**WHAT YOU NEED TO DO:**
- A) In the blog post, which radio station was the writer listening to while driving home from work?
- B) Reproduce word for word the part of the blog post that begins with the words containing "We got stuck" and ends with "actually do anything.".

We got stuck with George W. Bush in 2000. It was important in 2004 to replace him for just this reason -- and we didn't.
For a few moments in January 2009, we were able to fool ourselves that the Republic had somehow weathered the storm. Today, with feckless Democrats led by President Hope and Change scrambling away from their signature issue as fast as their little cockroach legs can carry them, now that an obscure state Senator whom I've seen more of because of a 20-year-old magazine spread than I ever want to see, gets them off the hook from having to actually do anything.
I don't even need to go into the Republicans. I have over 7000 posts in this blog documenting their folly.
Now the corporations run everything, and there isn't any way to delude ourselves anymore. And if you think there's any hope at all for living in the free nation you thought you did instead of a corporatocracy, Keith Olbermann's special comment tonight will straighten you out quickly:
A side note: Tonight as I was driving home from work, I was listening to that paid-for whore Mara Liasson talking on WNYC (that's NPR, yes, supposedly "liberal" NPR, that is also bought and paid for by corporations) about how this decision "evens the playing field for Republicans" -- as if the airwaves weren't already full of Bill O'Reilly and Glenn Beck and Laura Ingraham and the Fox Morning Idiots and Monica Crowley and Neal Boortz and Michael Medved and Mark Levin and Michael the Savage Weiner and on and on and on; choosing instead to imagine a world in which two hours of Keith Olbermann and Rachel Maddow, and Randi Rhodes broadcasting on maybe five low-power stations in the entire country somehow dominate public discourse. I hit buttons on the radio, getting a traffic report here, an observance about the Jets' chances this weekend by Mike Francesa there, and for some strange reason, a rerun of Ron Reagan's show that seemed to be from last Friday. It seemed odd to me, and when I got home I found out why this was
It is with the greatest regret, on behalf of our Board, that we must announce that Air America Media is ceasing its live programming operations as of this afternoon, and that the Company will file soon under Chapter 7 of the Bankruptcy Code to carry out an orderly winding-down of the business.

**LISTED ENTRIES:**
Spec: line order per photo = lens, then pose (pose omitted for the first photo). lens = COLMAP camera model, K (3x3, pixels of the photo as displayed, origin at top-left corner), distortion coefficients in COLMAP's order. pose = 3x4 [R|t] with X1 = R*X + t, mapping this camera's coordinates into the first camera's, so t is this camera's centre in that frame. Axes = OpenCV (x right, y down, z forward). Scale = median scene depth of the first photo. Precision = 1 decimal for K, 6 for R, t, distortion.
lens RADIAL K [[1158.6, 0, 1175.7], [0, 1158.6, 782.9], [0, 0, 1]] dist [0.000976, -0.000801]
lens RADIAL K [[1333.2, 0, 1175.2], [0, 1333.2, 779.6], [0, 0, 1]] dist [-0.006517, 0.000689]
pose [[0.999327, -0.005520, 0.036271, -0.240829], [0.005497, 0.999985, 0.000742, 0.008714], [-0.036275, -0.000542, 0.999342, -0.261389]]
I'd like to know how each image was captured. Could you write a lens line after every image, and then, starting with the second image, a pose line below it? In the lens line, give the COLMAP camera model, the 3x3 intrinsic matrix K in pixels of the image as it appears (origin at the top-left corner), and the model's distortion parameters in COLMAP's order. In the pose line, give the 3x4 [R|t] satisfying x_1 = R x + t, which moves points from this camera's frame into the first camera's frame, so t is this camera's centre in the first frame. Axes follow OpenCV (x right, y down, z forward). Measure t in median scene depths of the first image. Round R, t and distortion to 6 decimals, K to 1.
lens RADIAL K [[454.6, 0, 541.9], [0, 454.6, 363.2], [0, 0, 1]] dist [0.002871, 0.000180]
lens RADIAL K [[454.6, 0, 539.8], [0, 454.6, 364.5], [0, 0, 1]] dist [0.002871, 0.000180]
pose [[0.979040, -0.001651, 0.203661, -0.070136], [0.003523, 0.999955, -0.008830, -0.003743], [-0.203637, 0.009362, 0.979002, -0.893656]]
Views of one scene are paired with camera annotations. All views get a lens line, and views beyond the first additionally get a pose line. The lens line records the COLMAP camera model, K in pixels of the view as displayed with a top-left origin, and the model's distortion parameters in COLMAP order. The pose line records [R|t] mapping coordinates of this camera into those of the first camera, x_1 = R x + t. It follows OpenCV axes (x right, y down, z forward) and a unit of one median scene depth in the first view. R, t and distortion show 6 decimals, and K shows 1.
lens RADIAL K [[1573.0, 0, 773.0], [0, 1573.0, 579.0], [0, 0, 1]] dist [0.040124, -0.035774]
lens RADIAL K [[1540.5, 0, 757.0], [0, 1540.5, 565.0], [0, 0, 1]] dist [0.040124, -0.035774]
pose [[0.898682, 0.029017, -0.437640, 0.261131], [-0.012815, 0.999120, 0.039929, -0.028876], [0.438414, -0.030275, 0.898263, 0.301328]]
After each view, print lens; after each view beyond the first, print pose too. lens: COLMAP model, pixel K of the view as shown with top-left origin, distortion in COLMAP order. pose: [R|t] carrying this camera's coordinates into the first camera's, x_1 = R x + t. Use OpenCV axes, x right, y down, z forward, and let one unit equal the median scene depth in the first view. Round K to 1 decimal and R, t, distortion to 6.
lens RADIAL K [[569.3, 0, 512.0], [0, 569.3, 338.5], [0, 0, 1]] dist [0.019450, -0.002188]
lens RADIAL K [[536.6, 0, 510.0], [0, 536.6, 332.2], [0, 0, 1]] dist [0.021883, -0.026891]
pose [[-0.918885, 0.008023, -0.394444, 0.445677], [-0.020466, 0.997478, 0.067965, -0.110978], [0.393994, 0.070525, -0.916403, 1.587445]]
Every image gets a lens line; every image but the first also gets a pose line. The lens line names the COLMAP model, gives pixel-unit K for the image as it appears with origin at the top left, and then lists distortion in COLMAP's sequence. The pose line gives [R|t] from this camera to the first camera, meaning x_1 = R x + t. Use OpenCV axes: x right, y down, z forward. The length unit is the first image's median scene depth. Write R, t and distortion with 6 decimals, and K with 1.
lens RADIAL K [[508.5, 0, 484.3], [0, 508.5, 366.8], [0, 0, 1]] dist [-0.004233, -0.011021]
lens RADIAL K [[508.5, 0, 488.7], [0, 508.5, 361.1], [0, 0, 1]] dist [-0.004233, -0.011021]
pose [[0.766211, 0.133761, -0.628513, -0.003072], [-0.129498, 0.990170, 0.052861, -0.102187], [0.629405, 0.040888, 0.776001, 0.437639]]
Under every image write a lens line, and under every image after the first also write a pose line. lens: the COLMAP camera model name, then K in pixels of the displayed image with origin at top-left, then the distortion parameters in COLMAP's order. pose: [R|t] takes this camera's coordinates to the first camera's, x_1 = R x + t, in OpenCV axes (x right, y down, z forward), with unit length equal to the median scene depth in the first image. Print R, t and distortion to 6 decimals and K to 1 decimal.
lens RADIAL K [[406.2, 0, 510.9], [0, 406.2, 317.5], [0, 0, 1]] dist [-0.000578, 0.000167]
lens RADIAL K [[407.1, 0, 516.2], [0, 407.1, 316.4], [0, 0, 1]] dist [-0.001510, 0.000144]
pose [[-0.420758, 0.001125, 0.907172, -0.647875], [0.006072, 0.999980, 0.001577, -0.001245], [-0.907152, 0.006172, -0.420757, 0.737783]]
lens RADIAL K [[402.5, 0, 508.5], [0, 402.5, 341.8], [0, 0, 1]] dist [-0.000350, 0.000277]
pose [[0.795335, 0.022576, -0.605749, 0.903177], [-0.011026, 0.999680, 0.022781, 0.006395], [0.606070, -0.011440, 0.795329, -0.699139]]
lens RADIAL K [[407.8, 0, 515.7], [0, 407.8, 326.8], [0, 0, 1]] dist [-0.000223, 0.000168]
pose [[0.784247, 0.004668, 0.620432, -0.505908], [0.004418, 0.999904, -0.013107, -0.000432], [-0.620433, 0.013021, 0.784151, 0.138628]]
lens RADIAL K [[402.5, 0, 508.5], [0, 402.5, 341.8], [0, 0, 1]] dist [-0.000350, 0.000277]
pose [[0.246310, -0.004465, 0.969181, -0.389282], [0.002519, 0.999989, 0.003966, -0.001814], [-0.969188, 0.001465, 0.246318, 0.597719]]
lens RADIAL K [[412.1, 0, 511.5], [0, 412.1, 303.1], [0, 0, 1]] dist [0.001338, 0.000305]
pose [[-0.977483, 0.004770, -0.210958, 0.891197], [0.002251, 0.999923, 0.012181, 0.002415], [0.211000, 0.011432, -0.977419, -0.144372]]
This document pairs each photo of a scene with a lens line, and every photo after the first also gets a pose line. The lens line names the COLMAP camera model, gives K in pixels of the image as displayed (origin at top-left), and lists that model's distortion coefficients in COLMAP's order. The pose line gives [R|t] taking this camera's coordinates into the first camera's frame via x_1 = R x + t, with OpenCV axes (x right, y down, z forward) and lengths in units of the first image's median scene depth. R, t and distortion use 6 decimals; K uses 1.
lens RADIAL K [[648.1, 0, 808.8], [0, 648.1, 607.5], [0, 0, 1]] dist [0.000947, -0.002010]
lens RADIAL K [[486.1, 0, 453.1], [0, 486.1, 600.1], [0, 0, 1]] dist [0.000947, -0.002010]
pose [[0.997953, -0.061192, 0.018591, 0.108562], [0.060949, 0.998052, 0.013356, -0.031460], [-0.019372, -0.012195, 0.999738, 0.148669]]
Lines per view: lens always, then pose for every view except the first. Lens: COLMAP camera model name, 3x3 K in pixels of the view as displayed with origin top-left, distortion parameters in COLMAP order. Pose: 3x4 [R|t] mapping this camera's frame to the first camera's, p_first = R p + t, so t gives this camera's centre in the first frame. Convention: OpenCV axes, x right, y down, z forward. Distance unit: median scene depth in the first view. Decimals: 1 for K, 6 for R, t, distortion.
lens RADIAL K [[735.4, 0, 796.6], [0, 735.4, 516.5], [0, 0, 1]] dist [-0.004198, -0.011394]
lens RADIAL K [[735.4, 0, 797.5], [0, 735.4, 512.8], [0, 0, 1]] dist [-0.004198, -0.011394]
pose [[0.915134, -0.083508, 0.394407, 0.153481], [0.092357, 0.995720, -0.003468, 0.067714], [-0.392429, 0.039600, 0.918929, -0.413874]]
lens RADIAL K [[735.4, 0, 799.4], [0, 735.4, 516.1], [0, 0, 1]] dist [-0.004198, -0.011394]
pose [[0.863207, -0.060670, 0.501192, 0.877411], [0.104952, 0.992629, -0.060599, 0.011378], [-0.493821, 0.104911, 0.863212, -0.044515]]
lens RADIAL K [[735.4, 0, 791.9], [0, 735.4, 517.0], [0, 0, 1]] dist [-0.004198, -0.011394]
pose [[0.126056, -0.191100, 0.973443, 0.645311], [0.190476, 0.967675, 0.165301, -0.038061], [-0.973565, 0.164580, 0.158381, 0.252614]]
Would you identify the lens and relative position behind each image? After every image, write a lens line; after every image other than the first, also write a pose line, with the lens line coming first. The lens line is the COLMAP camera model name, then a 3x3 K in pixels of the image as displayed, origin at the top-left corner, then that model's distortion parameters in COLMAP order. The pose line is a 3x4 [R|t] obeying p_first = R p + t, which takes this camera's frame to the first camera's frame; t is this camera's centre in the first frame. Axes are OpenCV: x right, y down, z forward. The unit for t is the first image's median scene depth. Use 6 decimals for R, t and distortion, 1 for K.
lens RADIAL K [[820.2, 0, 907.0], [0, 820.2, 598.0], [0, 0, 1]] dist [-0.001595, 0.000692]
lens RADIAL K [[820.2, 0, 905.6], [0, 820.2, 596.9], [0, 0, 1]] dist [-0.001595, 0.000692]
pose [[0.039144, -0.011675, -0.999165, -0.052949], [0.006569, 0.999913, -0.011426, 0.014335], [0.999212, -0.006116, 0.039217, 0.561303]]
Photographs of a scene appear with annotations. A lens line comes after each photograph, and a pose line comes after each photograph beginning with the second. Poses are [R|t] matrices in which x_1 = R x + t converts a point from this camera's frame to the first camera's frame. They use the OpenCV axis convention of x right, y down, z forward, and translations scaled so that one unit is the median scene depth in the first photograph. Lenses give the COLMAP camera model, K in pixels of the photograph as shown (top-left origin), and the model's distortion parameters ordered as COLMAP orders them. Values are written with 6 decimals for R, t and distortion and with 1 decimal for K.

**SOLUTIONS BY TASK:**
- A) WNYC

- B)
We got stuck with George W. Bush in 2000. It was important in 2004 to replace him for just this reason -- and we didn't.
For a few moments in January 2009, we were able to fool ourselves that the Republic had somehow weathered the storm. Today, with feckless Democrats led by President Hope and Change scrambling away from their signature issue as fast as their little cockroach legs can carry them, now that an obscure state Senator whom I've seen more of because of a 20-year-old magazine spread than I ever want to see, gets them off the hook from having to actually do anything.